Saudis make their qahwa (Arabic word for coffee) by adding ground coffee beans to a pot and boiling it for ten minutes. After adding crushed cloves and cardamom, they boil it for five more minutes. Once the pot is off the heat, it should rest for five minutes until coffee grounds settle at the bottom. At that point, you can add rose water and saffron. Coffee is filtered into a serving pot or flask before serving and folks drink it from small demi-cups.
Yuanyang is a mix of coffee and milk tea, very popular in Hong Kong. It is made by mixing slowly simmered tea with condensed milk and coffee. The ratio of coffee and tea is up to you. You can drink it hot or let it chill and drink it over ice.
Café Touba is spiced coffee gaining popularity in many countries around Senegal. It is made by roasting grains of selim or Guinea pepper. Grind roasted selim together with coffee grains into a coarse texture. Pour it into cold water and bring to boil. Simmer for about five minutes before pouring into a regular coffee maker.

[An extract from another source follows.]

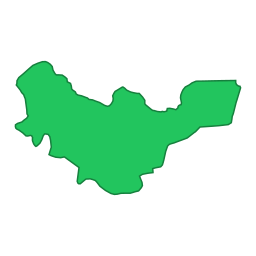 Sheikh Badr, Tartus, Syria
{"feature_id": "27442178B44438051869980", "entity_name": "Sheikh Badr", "entity_type": "district", "adm_level": 2, "iso_a3": "SYR", "parent_name": "Syria", "parent_adm1": "Tartus", "projection": "orthographic", "projection_center": [36.082, 35.023], "detail": "fine", "context": "isolated", "style": "filled", "palette": "green", "viewbox_px": 256, "rotation_deg": 0, "n_neighbors": 0, "source": "geoboundaries", "source_scale": "gbopen_adm2", "svg_char_len": 2453}
<svg xmlns="http://www.w3.org/2000/svg" viewBox="0 0 256 256"><path d="M235.7,80.5L221.7,80.7L211.7,80.9L202.9,81.1L196.1,81.2L192.0,82.9L189.3,84.9L185.3,87.0L183.1,89.7L181.9,92.2L180.8,95.1L180.5,97.9L181.2,101.3L181.5,102.8L181.1,104.7L179.8,105.0L178.8,105.6L178.1,106.5L177.9,107.9L175.9,109.7L173.5,109.0L169.8,108.3L167.3,108.5L166.7,111.1L164.1,111.8L162.2,111.4L161.1,111.9L157.3,111.5L153.9,110.5L152.8,110.5L150.8,109.1L145.5,104.7L144.8,103.7L144.8,100.3L142.6,97.1L139.2,93.4L137.1,93.4L134.5,92.9L134.3,92.9L130.6,92.0L126.6,90.1L124.7,88.2L122.9,87.0L122.1,87.2L117.2,90.2L115.1,91.4L113.9,93.3L112.7,95.8L113.2,98.5L112.9,101.1L111.4,103.7L109.9,105.3L109.4,105.8L107.4,106.3L104.6,105.4L99.6,102.5L95.6,101.1L92.6,99.9L88.9,99.4L87.5,98.0L86.3,97.6L81.5,95.8L78.1,95.1L76.2,94.0L75.4,92.0L74.5,91.3L72.6,90.0L71.7,89.0L71.3,86.0L70.5,83.4L67.3,81.8L66.9,78.7L65.0,77.0L62.2,75.1L58.9,74.9L56.3,74.9L55.1,73.8L53.0,70.2L52.2,66.5L50.3,64.3L48.0,62.7L47.7,62.5L45.5,61.6L42.4,61.7L37.9,63.2L35.6,64.2L32.9,65.4L29.4,68.4L23.7,73.5L18.8,77.6L17.0,80.7L16.9,83.5L16.3,85.0L18.9,88.3L20.3,90.1L21.7,92.6L23.7,94.7L24.5,97.0L25.3,98.8L26.8,110.0L27.0,113.9L28.2,115.9L26.7,118.2L24.2,120.0L23.8,120.3L21.9,122.0L17.6,123.4L15.5,124.8L15.4,126.6L15.8,128.1L16.7,129.0L19.2,130.3L22.7,132.8L26.0,135.9L27.8,136.0L29.1,135.7L30.5,135.4L31.7,135.8L32.6,137.7L32.4,138.9L32.5,140.8L33.7,143.9L34.9,145.6L35.9,146.4L37.1,145.8L39.9,143.2L41.8,139.7L43.1,136.0L44.5,134.0L46.0,134.0L48.2,134.4L49.8,136.7L50.6,140.5L51.3,147.2L49.0,154.6L51.2,155.7L55.7,157.2L60.7,157.7L64.4,156.9L79.0,167.5L77.2,181.3L77.9,183.1L78.6,183.7L80.2,183.8L81.9,182.4L85.2,179.6L86.2,179.0L87.9,179.0L90.0,178.8L92.6,179.5L95.3,180.5L96.9,182.2L98.2,183.9L99.9,186.2L105.4,190.4L111.0,193.5L114.5,194.4L117.6,194.1L120.9,193.3L125.0,193.2L130.3,193.2L134.0,192.1L134.5,191.9L138.6,190.9L141.3,187.7L142.4,185.6L142.0,182.4L140.8,179.5L139.5,176.1L142.4,174.3L148.0,173.2L153.0,172.6L153.0,172.2L152.7,168.6L155.2,167.9L155.5,167.8L160.7,166.8L162.4,164.9L163.1,162.6L163.8,160.0L165.7,151.4L167.2,147.1L167.7,145.8L169.4,144.3L171.5,143.6L174.4,142.8L174.6,142.7L176.4,142.0L187.2,138.0L194.5,132.3L195.4,131.8L200.0,127.0L211.9,126.2L218.6,125.7L228.3,124.6L231.3,122.7L231.9,119.1L232.2,116.5L233.3,113.6L236.1,102.4L236.9,100.0L237.8,97.0L240.6,87.8L239.9,86.2L238.7,86.2L236.5,84.6L235.7,82.7L235.7,80.5Z" fill="#22c55e" stroke="#15803d" stroke-width="1.5"/></svg>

Indonesian Kopi Joss looks like a perfectly normal coffee, normally brewed and sweetened with sugar, until at the very end you drop a piece of very hot coal into your coffee cup. Take the coal out in a few minutes once it is cooled.
Irish coffee stopped being Irish a long time ago and become everyone’s favourite alcoholic coffee beverage. It is made by pouring coffee into a tall glass, adding sugar, Irish whiskey and whipped cream.